The Sun Is Not Your Enemy
- Kayla Sawyer
- 6 days ago
- 3 min read
Every summer, the same message arrives in our feeds: the sun is dangerous. Cover every inch of your skin. Reapply sunscreen every 80 minutes. The sun is aging you. The sun is giving you cancer.
And every summer, I find myself pausing — because the sun is also the fuel source of every living thing on this planet. It grows our food. It regulates our circadian rhythms. It synthesizes the vitamin D that supports our immune system, our mood, and our bone health. It is the reason flowers open and children grow.
So which is it? Poison or life-giver?
The answer, as it so often does, lives in the middle.
Solaran Wisdom: The Sun as Relationship
In the Solaran tradition, the sun is not something to fear or worship. It is something to realte to. Your skin is not a barrier — it is an organ of perception. It receives the sun the way the soil receives rain: not passively, but conversationally.
The question is not "How do I block the sun?" but "How do I meet the sun with wisdom?"
Here is what that looks like in practice:
Build your inner sunscreen first.
Your skin's relationship to the sun begins on your plate. Certain foods support your body's natural ability to tolerate UV exposure without inflammation:
Tomatoes — rich in lycopene, a powerful antioxidant that helps protect skin from UV damage
Carrots & Sweet Potatoes — beta-carotene supports skin cell regeneration from the inside
Leafy Greens — chlorophyll helps the body process light more efficiently
Healthy Fats (Avocado, Coconut, Olive Oil) — support the lipid barrier that keeps skin resilient
Berries & Citrus — vitamin C is essential for collagen production and skin repair
Celery & Cucumber — natural electrolytes that help the skin stay hydrated from within
These foods do not replace sun safety. They support it — giving your body the raw materials is needs to meet the sun with coherence rather than inflammation.

Protect your skin — gently.
I am anti-mainstream sunscreen. When you choose sun protectant, consider what you are putting on the largest organ of your body:
Mineral-based formulas (zinc oxide, titanium dioxide) sit on top of the skin and reflect UV rays — they do not absorb into the bloodstream
Avoid chemical sunscreens with oxybenzone, octinoxate, and synthetic fragrances — these are endocrine disruptors that absorb into your skin and can interfere with hormone function (not to mention they harm coral reefs and marine life)
Look for non-nano zinc or botanical ingredients
I personally trust and use Earthley's Sun Shield — an antioxidant-rich and botanical-based sun lotion that nourishes the skin while supporting its natural defenses against free radical damage. It is safe for the whole family, goes on smoothly, smells like summer, and does not require you to sacrifice your health for protection.

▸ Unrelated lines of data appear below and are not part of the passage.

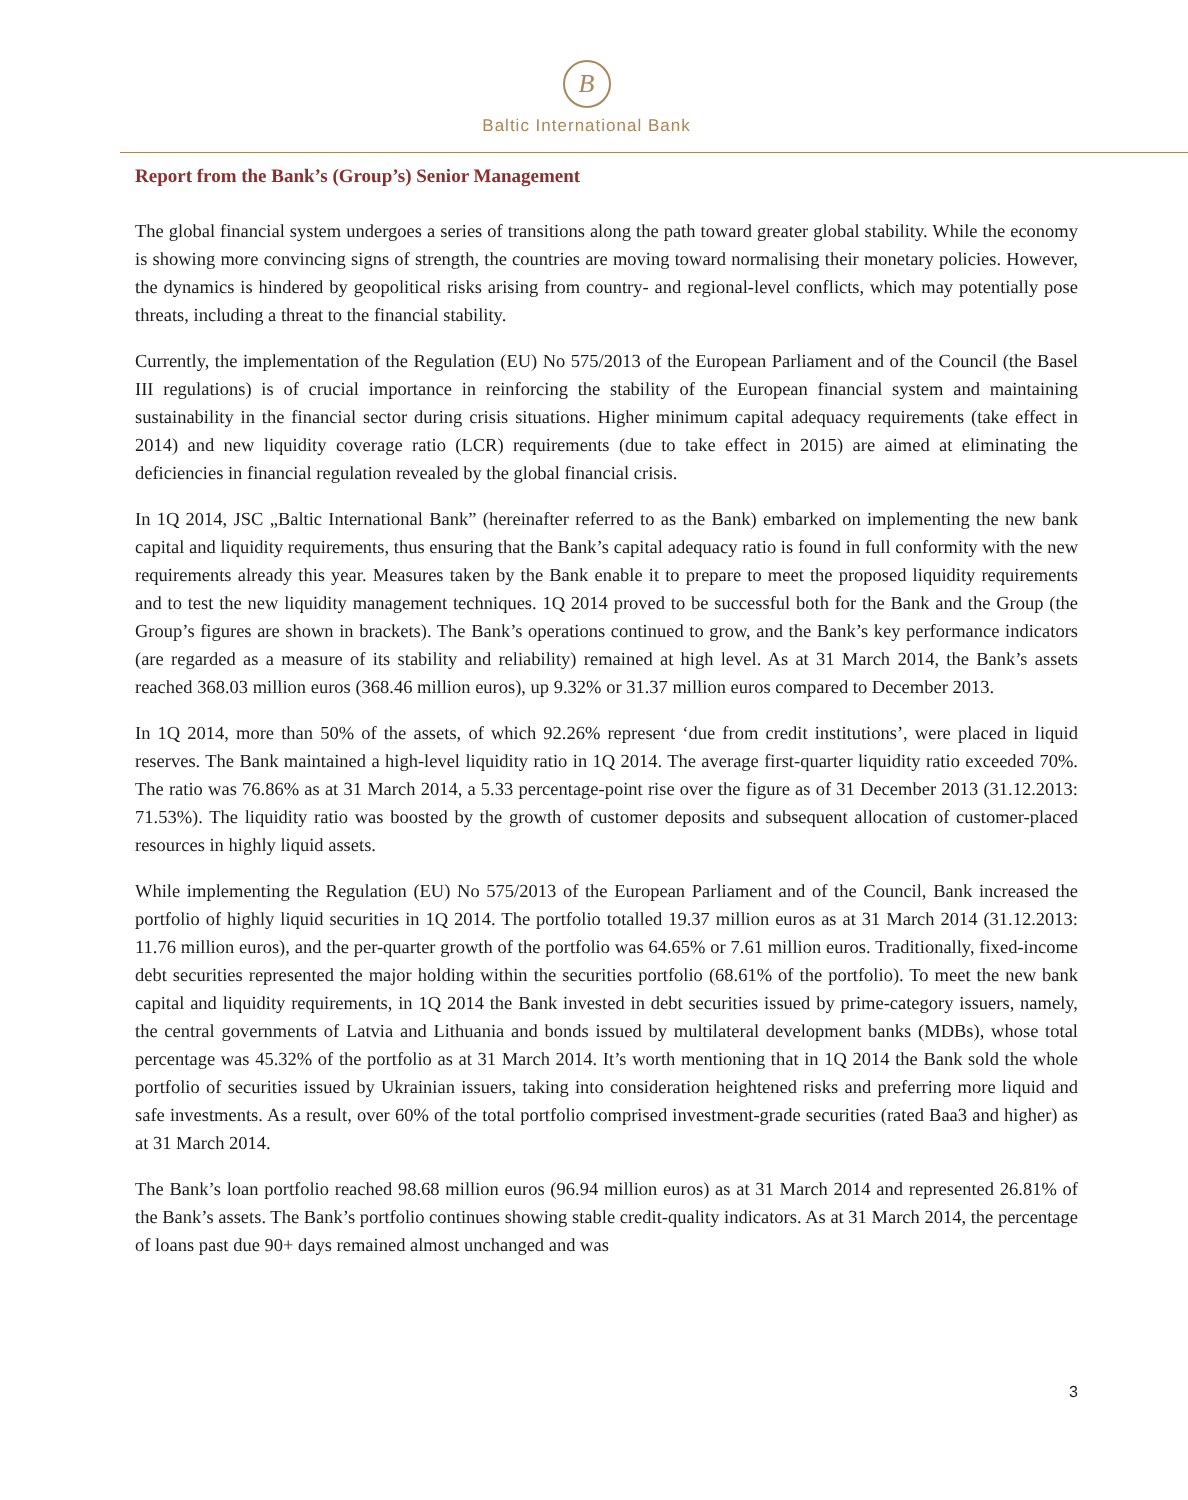B
Baltic International Bank
Report from the Bank’s (Group’s) Senior Management
The global financial system undergoes a series of transitions along the path toward greater global stability. While the economy is showing more convincing signs of strength, the countries are moving toward normalising their monetary policies. However, the dynamics is hindered by geopolitical risks arising from country- and regional-level conflicts, which may potentially pose threats, including a threat to the financial stability.
Currently, the implementation of the Regulation (EU) No 575/2013 of the European Parliament and of the Council (the Basel III regulations) is of crucial importance in reinforcing the stability of the European financial system and maintaining sustainability in the financial sector during crisis situations. Higher minimum capital adequacy requirements (take effect in 2014) and new liquidity coverage ratio (LCR) requirements (due to take effect in 2015) are aimed at eliminating the deficiencies in financial regulation revealed by the global financial crisis.
In 1Q 2014, JSC „Baltic International Bank” (hereinafter referred to as the Bank) embarked on implementing the new bank capital and liquidity requirements, thus ensuring that the Bank’s capital adequacy ratio is found in full conformity with the new requirements already this year. Measures taken by the Bank enable it to prepare to meet the proposed liquidity requirements and to test the new liquidity management techniques. 1Q 2014 proved to be successful both for the Bank and the Group (the Group’s figures are shown in brackets). The Bank’s operations continued to grow, and the Bank’s key performance indicators (are regarded as a measure of its stability and reliability) remained at high level. As at 31 March 2014, the Bank’s assets reached 368.03 million euros (368.46 million euros), up 9.32% or 31.37 million euros compared to December 2013.
In 1Q 2014, more than 50% of the assets, of which 92.26% represent ‘due from credit institutions’, were placed in liquid reserves. The Bank maintained a high-level liquidity ratio in 1Q 2014. The average first-quarter liquidity ratio exceeded 70%. The ratio was 76.86% as at 31 March 2014, a 5.33 percentage-point rise over the figure as of 31 December 2013 (31.12.2013: 71.53%). The liquidity ratio was boosted by the growth of customer deposits and subsequent allocation of customer-placed resources in highly liquid assets.
While implementing the Regulation (EU) No 575/2013 of the European Parliament and of the Council, Bank increased the portfolio of highly liquid securities in 1Q 2014. The portfolio totalled 19.37 million euros as at 31 March 2014 (31.12.2013: 11.76 million euros), and the per-quarter growth of the portfolio was 64.65% or 7.61 million euros. Traditionally, fixed-income debt securities represented the major holding within the securities portfolio (68.61% of the portfolio). To meet the new bank capital and liquidity requirements, in 1Q 2014 the Bank invested in debt securities issued by prime-category issuers, namely, the central governments of Latvia and Lithuania and bonds issued by multilateral development banks (MDBs), whose total percentage was 45.32% of the portfolio as at 31 March 2014. It’s worth mentioning that in 1Q 2014 the Bank sold the whole portfolio of securities issued by Ukrainian issuers, taking into consideration heightened risks and preferring more liquid and safe investments. As a result, over 60% of the total portfolio comprised investment-grade securities (rated Baa3 and higher) as at 31 March 2014.
The Bank’s loan portfolio reached 98.68 million euros (96.94 million euros) as at 31 March 2014 and represented 26.81% of the Bank’s assets. The Bank’s portfolio continues showing stable credit-quality indicators. As at 31 March 2014, the percentage of loans past due 90+ days remained almost unchanged and was
3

After the sun — tend your skin.
Sun exposure is not damage. It is information. Your skin responds to the sun by producing melanin, generating vitamin D, and sometimes — if the conversation was a little intense — by becoming warm, pink, or dry. This is not a failure. It is a signal.
After sun exposure, support your skin with:
Aloe Vera — cooling, hydrating, and deeply restorative
Cool (not cold) Water — hot water strips the skin's lipid barrier
Hydration from Within — water, electrolytes, and the foods listed above
Earthley's Sun Soothe — a gentle, herbal after-sun balm that calms and nourishes the skin without synthetic ingredients
Your skin knows how to recover. It has been doing so for your entire life. It simply needs the right conditions — and a little trust.
The Invitation
This summer, I invite you to meet the sun differently. Not as a threat to be managed, but as a relationship to be tended.
Eat the tomato. Skip the mainstream sunscreen. Sit in the morning light without fear. Let your skin be the living, perceiving organ it was designed to be.
The sun is not your enemy.
It is your oldest ancestor.
And it is still holding space for you to grow.